Painting by Joshua Johnson

Emma Van Name also known as Little Girl in Pink With a Goblet Filled With Strawberries is an 1805 portrait painting by self-taught American folk artist Joshua Johnson and is in the collection of the Metropolitan Museum of Art.

== Description ==
The work depicts a female toddler from Maryland and was painted in Baltimore.

It was rediscovered in the late 1950s by New York folk and modernist art dealer, Edith Halpert.
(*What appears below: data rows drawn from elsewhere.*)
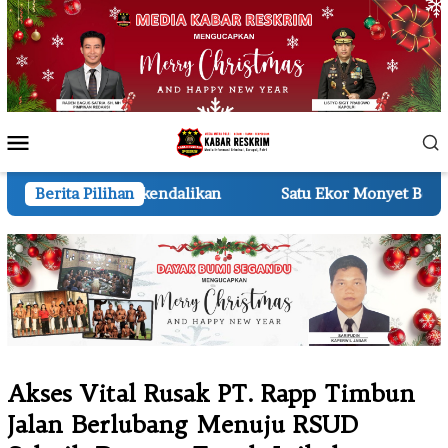
Loncat
ke
konten
Menu
Mobile
endalikan
Berita Pilihan
Satu Ekor Monyet Berhasil Dijebak di Tembi
Akses Vital Rusak PT. Rapp Timbun
Jalan Berlubang Menuju RSUD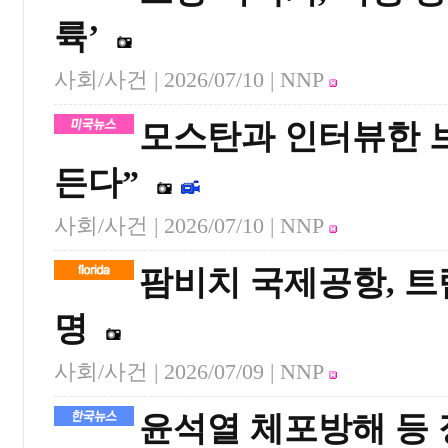
륙’
사회/사건 |
2026/07/10
| NNP
모스탄과 인터뷰한 
든다”
사회/사건 |
2026/07/10
| NNP
팜비치 국제공항, 트
명
사회/사건 |
2026/07/09
| NNP
윤석열 체포방해 등 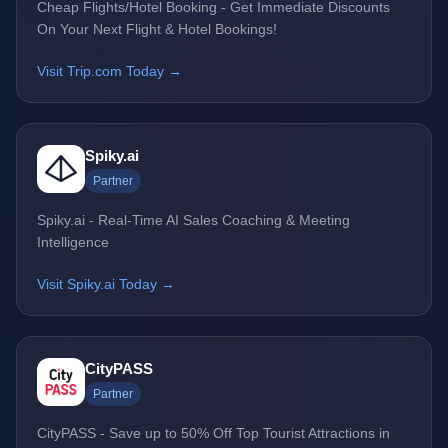
Cheap Flights/Hotel Booking - Get Immediate Discounts
On Your Next Flight & Hotel Bookings!
Visit Trip.com Today →
Spiky.ai
Partner
Spiky.ai - Real-Time AI Sales Coaching & Meeting
Intelligence
Visit Spiky.ai Today →
CityPASS
Partner
CityPASS - Save up to 50% Off Top Tourist Attractions in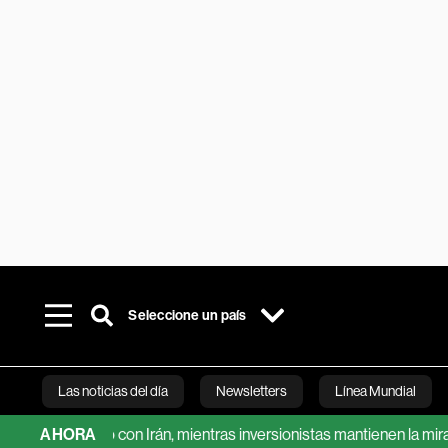
Seleccione un país
Las noticias del día
Newsletters
Línea Mundial
acuerdo con Irán, mientras inversionistas mantienen la mira en el y
AHORA
Bloomberg 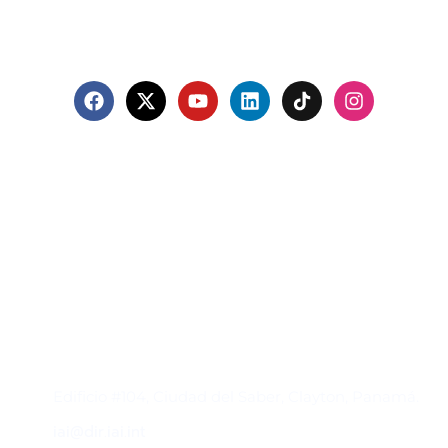
Contacto
Edificio #104, Ciudad del Saber, Clayton, Panamá.
iai@dir.iai.int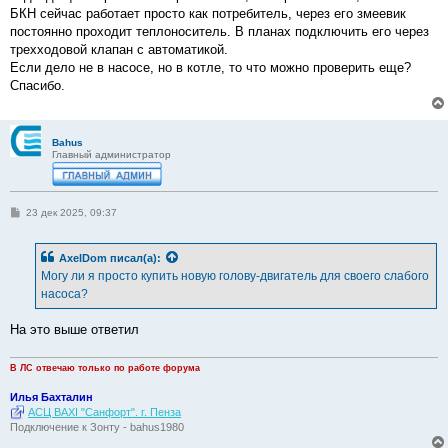
БКН сейчас работает просто как потребитель, через его змеевик
постоянно проходит теплоноситель. В планах подключить его через
трехходовой клапан с автоматикой.
Если дело не в насосе, но в котле, то что можно проверить еще?
Спасибо.
Bahus
Главный администратор
С
23 дек 2025, 09:37
о
о
б
AxelDom
писал(а):
щ
е
Могу ли я просто купить новую голову-двигатель для своего слабого
н
насоса?
и
е
На это выше ответил
В ЛС отвечаю только по работе форума
Илья Бахталин
АСЦ BAXI "Санфорт". г. Пенза
Подключение к Зонту - bahus1980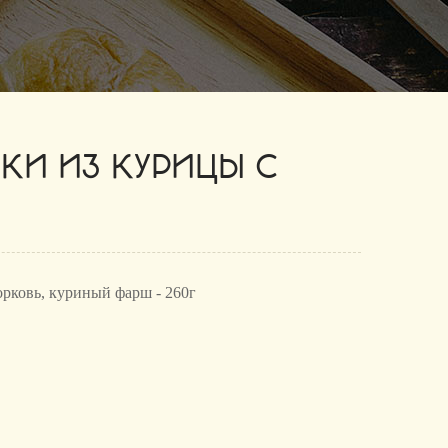
КИ ИЗ КУРИЦЫ С
орковь, куриный фарш - 260г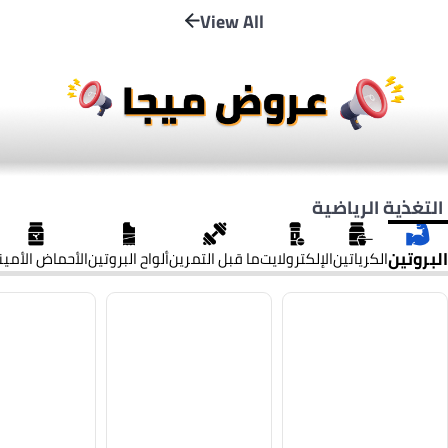
View All
التغذية الرياضية
البروتين
الكرياتين
الإلكترولايت
ما قبل التمرين
ألواح البروتين
الأحماض الأمين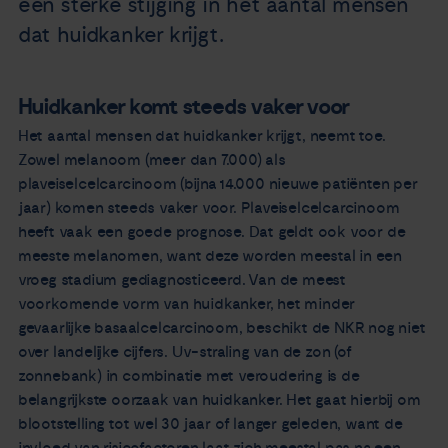
een sterke stijging in het aantal mensen
dat huidkanker krijgt.
Huidkanker komt steeds vaker voor
Het aantal mensen dat huidkanker krijgt, neemt toe.
Zowel melanoom (meer dan 7.000) als
plaveiselcelcarcinoom (bijna 14.000 nieuwe patiënten per
jaar) komen steeds vaker voor. Plaveiselcelcarcinoom
heeft vaak een goede prognose. Dat geldt ook voor de
meeste melanomen, want deze worden meestal in een
vroeg stadium gediagnosticeerd. Van de meest
voorkomende vorm van huidkanker, het minder
gevaarlijke basaalcelcarcinoom, beschikt de NKR nog niet
over landelijke cijfers. Uv-straling van de zon (of
zonnebank) in combinatie met veroudering is de
belangrijkste oorzaak van huidkanker. Het gaat hierbij om
blootstelling tot wel 30 jaar of langer geleden, want de
invloed van risicofactoren laat zich meestal pas na een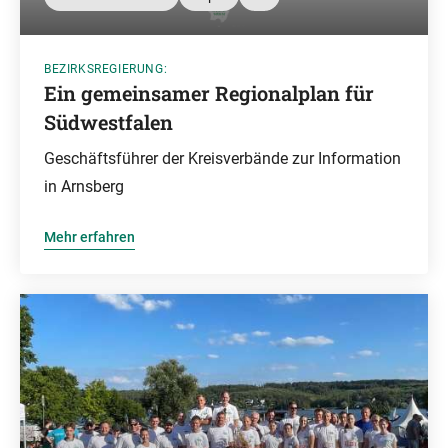
BEZIRKSREGIERUNG:
Ein gemeinsamer Regionalplan für
Südwestfalen
Geschäftsführer der Kreisverbände zur Information
in Arnsberg
Mehr erfahren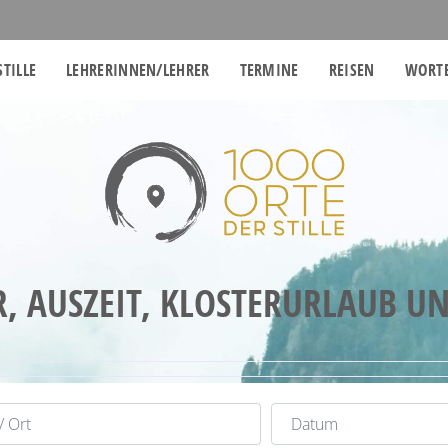
STILLE
LEHRERINNEN/LEHRER
TERMINE
REISEN
WORTE
R, AUSZEIT, KLOSTERURLAUB U
rt
Datum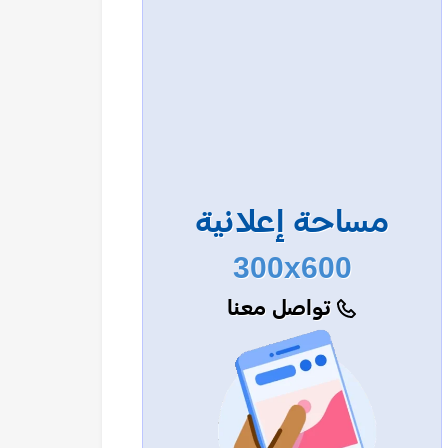
مساحة إعلانية
300x600
تواصل معنا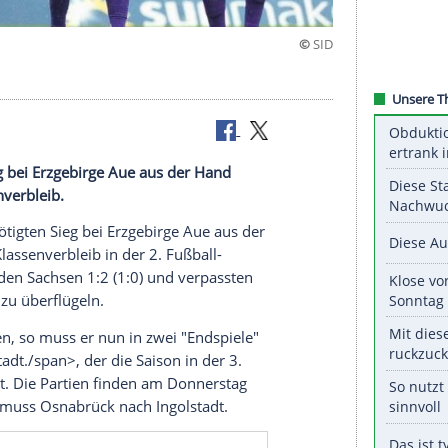
tigten Sieg bei
Erzgebirge Aue
aus der Hand
den
Klassenverbleib
.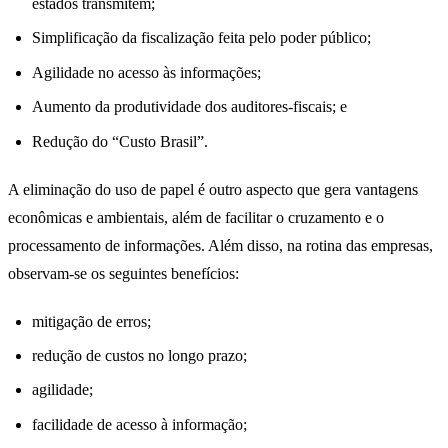
estados transmitem;
Simplificação da fiscalização feita pelo poder público;
Agilidade no acesso às informações;
Aumento da produtividade dos auditores-fiscais; e
Redução do “Custo Brasil”.
A eliminação do uso de papel é outro aspecto que gera vantagens
econômicas e ambientais, além de facilitar o cruzamento e o
processamento de informações. Além disso, na rotina das empresas,
observam-se os seguintes benefícios:
mitigação de erros;
redução de custos no longo prazo;
agilidade;
facilidade de acesso à informação;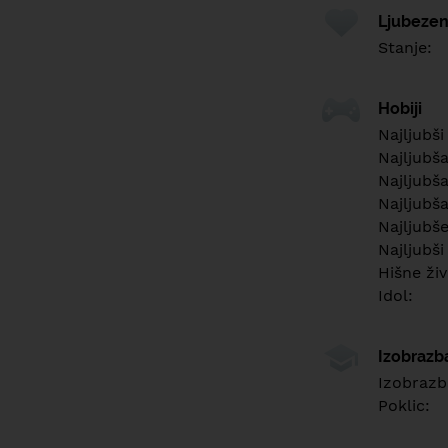
Ljubezen
Stanje:
Hobiji
Najljubši
Najljubš
Najljubša
Najljubša
Najljubš
Najljubši
Hišne živ
Idol:
Izobrazb
Izobrazb
Poklic:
Afterward, it was included in numerous international exhibitions and is considered an icon of American folk painting.

After being acquired by Edgar William Garbisch and his wife, Bernice Chrysler Garbisch they donated it to the Whitney Museum of American Art in 1970. However, the museum made a decision in 1978 to focus on "collecting in the 20th century". In 1988, it was sold for $660,000 at Sotheby's to art dealer Alexander Acevedo, more than 14 times the previous record at auction for any of Johnson's work. Sotheby's folk-art specialist Nancy Druckman described it as "one of the most widely exhibited folk portraits."

After the auction closed, actor Bill Cosby, owner of multiple Johnson works, was a critic of the sale.

The work was acquired by the Metropolitan Museum of Art in 2016.